Many testimonials from former Gore voters who are voting for Bush this year.
UPDATE: Maryland, a Democratic stronghold, is not quite in play, but Bush's numbers are creeping up. Lots of Jews in Baltimore.
UPDATE: More on the battle for the Florida Jewish vote:
The skirmishing of marquee speaker against marquee speaker is also working to pit residents of the South Florida condo communities against each other. In my travels through the state, a constant refrain was how this election is separating former friends. Many in the audience talked about the anger that spews forth when they announce that they are supporting the President. I have seen this same vein-popping hostility at events at which I have spoken. American Jews are beginning to leave the Democratic Party plantation, and there is incomprehension and intense anger among those left behind.Gee, sounds like the young hip 20-somethings of the Upper West Side. Indeed, people not only vote as do their parents, but as do their grandparents.
For over half a century, most Jewish voters in South Florida, and for that matter, in much of America, have voted as if Franklin D. Roosevelt were still on the ticket. . . . Democrats who cling tenaciously to their Democratic Party roots express fear of right wing Christians, as if somehow, the posting of the Ten Commandments in a courthouse represented the same or greater threat to the country as Islamic terrorists setting off a dirty bomb in an American city, or poisoning a city's water supply, or crashing airplanes into skyscrapers or nuclear power plants. . . . The liberal Jews also seem unconcerned that Muslim Americans in one recent poll indicated that they planned to vote for John Kerry by a 10-1 margin. Do these liberal Jews see common ground with the Muslim voters for their economic views, their social issue agenda, or their hatred of Israel? . . . It would be odd, indeed, if the three strongest voting groups for Kerry on November 2nd, are African Americans, Jews and Muslims.
UPDATE: Add one more: Martin Peretz of the New Republic.

5 Comments:
Judith, thanks for yet another installment in this important series!
Bush is a committed fanatical Christian who believes he is a tool of the Lord's will.

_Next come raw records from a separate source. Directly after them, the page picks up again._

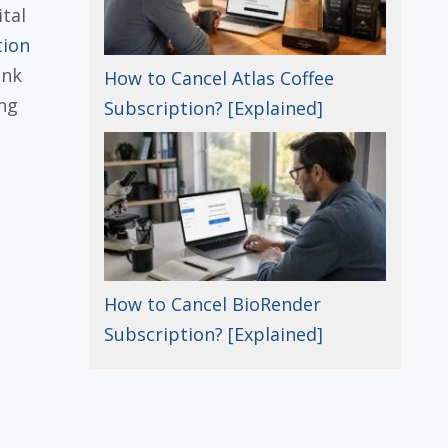
tal
tion
ank
How to Cancel Atlas Coffee
ng
Subscription? [Explained]
How to Cancel BioRender
Subscription? [Explained]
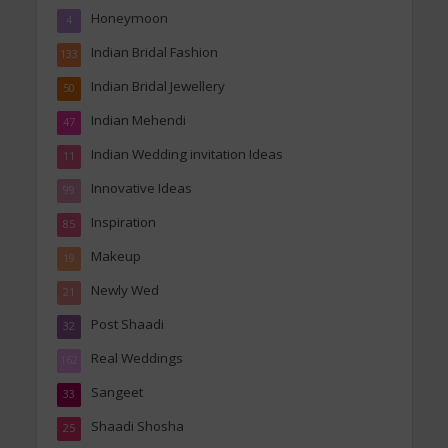
Honeymoon
4
Indian Bridal Fashion
133
Indian Bridal Jewellery
50
Indian Mehendi
47
Indian Wedding invitation Ideas
11
Innovative Ideas
99
Inspiration
85
Makeup
19
Newly Wed
21
Post Shaadi
32
Real Weddings
162
Sangeet
33
Shaadi Shosha
25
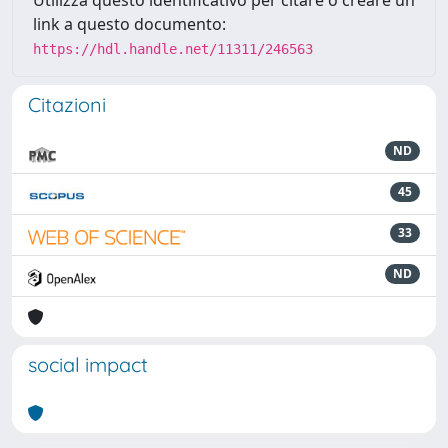
Utilizza questo identificativo per citare o creare un
link a questo documento:
https://hdl.handle.net/11311/246563
Citazioni
ND
45
33
ND
social impact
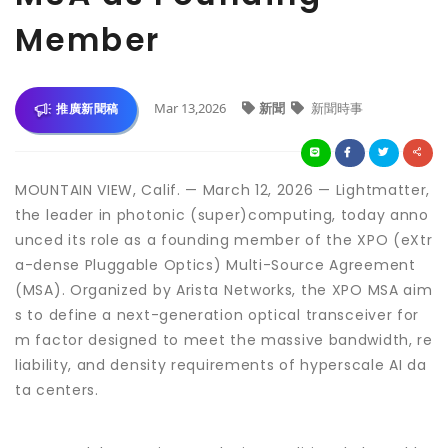
Member
Mar 13,2026
新聞
新聞時事
推廣新聞稿
MOUNTAIN VIEW, Calif. — March 12, 2026 — Lightmatter,
the leader in photonic (super)computing, today anno
unced its role as a founding member of the XPO (eXtr
a-dense Pluggable Optics) Multi-Source Agreement
(MSA). Organized by Arista Networks, the XPO MSA aim
s to define a next-generation optical transceiver for
m factor designed to meet the massive bandwidth, re
liability, and density requirements of hyperscale AI da
ta centers.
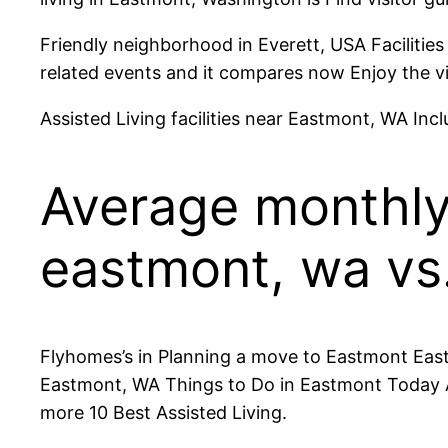
Friendly neighborhood in Everett, USA Facilitie
related events and it compares now Enjoy the v
Assisted Living facilities near Eastmont, WA Inc
Average monthly 
eastmont, wa vs.
Flyhomes’s in Planning a move to Eastmont Eastm
Eastmont, WA Things to Do in Eastmont Today A
more 10 Best Assisted Living.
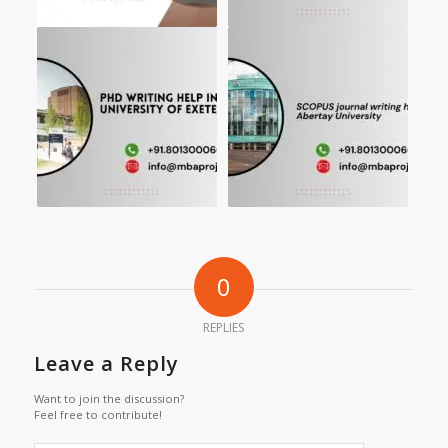
0
REPLIES
Leave a Reply
Want to join the discussion?
Feel free to contribute!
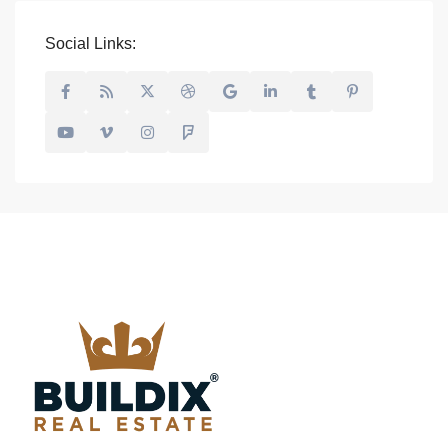
Social Links:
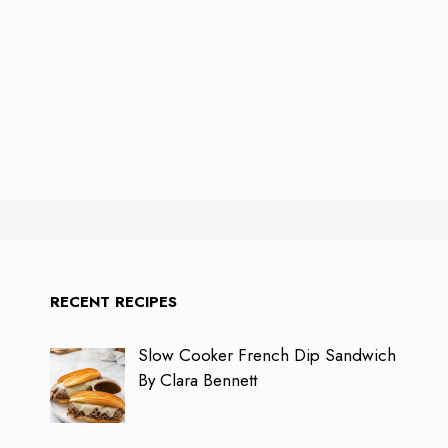
RECENT RECIPES
Slow Cooker French Dip Sandwich
By Clara Bennett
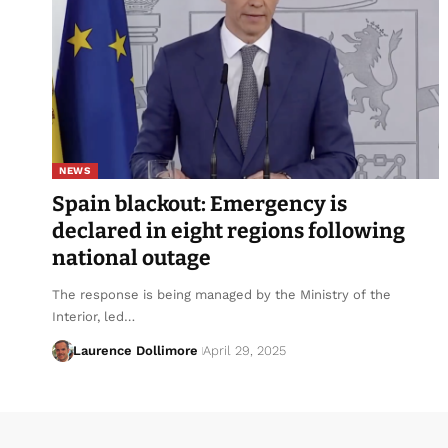
NEWS
Spain blackout: Emergency is
declared in eight regions following
national outage
The response is being managed by the Ministry of the
Interior, led…
Laurence Dollimore
April 29, 2025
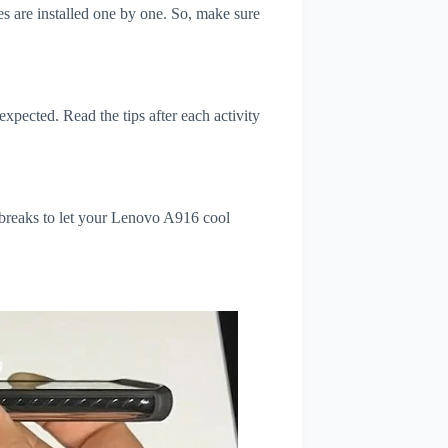
s are installed one by one. So, make sure
xpected. Read the tips after each activity
 breaks to let your Lenovo A916 cool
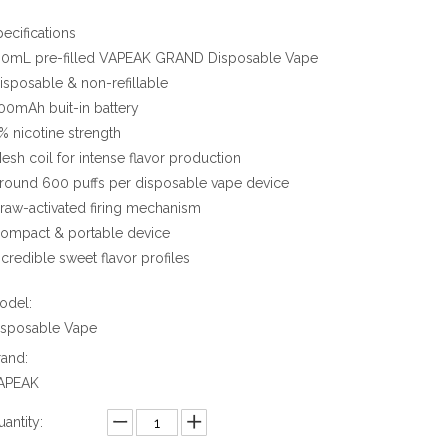
pecifications
2.0mL pre-filled VAPEAK GRAND Disposable Vape
Disposable & non-refillable
500mAh buit-in battery
2% nicotine strength
Mesh coil for intense flavor production
Around 600 puffs per disposable vape device
Draw-activated firing mechanism
Compact & portable device
ncredible sweet flavor profiles
odel:
isposable Vape
rand:
APEAK
antity:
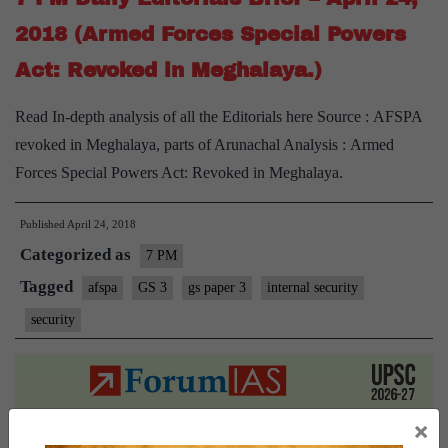
2018 (Armed Forces Special Powers
Act: Revoked in Meghalaya.)
Read In-depth analysis of all the Editorials here Source : AFSPA
revoked in Meghalaya, parts of Arunachal Analysis : Armed
Forces Special Powers Act: Revoked in Meghalaya.
Published
April 24, 2018
Categorized as
7 PM
Tagged
afspa
GS 3
gs paper 3
internal security
security
×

As long as he does not have to face the results of his mistakes, he will be a friend to the jews. But if he causes some major disaster, he will remain incapable of admitting culpability, or even of changing his actions to reduce its effects--that would be going against the will of G-d.
He will then need to find some external cause for the disaster.
This is a position Jews have often filled.
And remember, the Bushes already have a poor record when dealing with their former friends. Remember Noriega? Saddam? They both were once supported by Bush.
Jews who support Bush are trading a little current support (it can't be too great--it can't be large enough to annoy the Saudis, who have long supported, not been supported by, the Bush family and its enterprises) for a future of ... what. Something that hasn't happened for sixty years?
It's scary to think about leaving the plantation, isn't it?
http://www.njdc.org/issues/detail.php?id=395&iss=1
--> There you have it; George bush Flip Flops on Israel forty times more than John Kerry ever has. Just look at Kerry's record in the senate.
---> And Furthermore, any true liberal Jew would NEVER vote in favor of someone who has ignored the poor, raped the environment, and attempted to impose his own religious convictions (which go against our own) on the American people. How can you call yourself a Jew and vote for Bush? How can you call yourself a Jew and vote for the corporate takeover of our community? Zeh lo ha yehudi ani yodeah.
I responded here where you posted the same comment.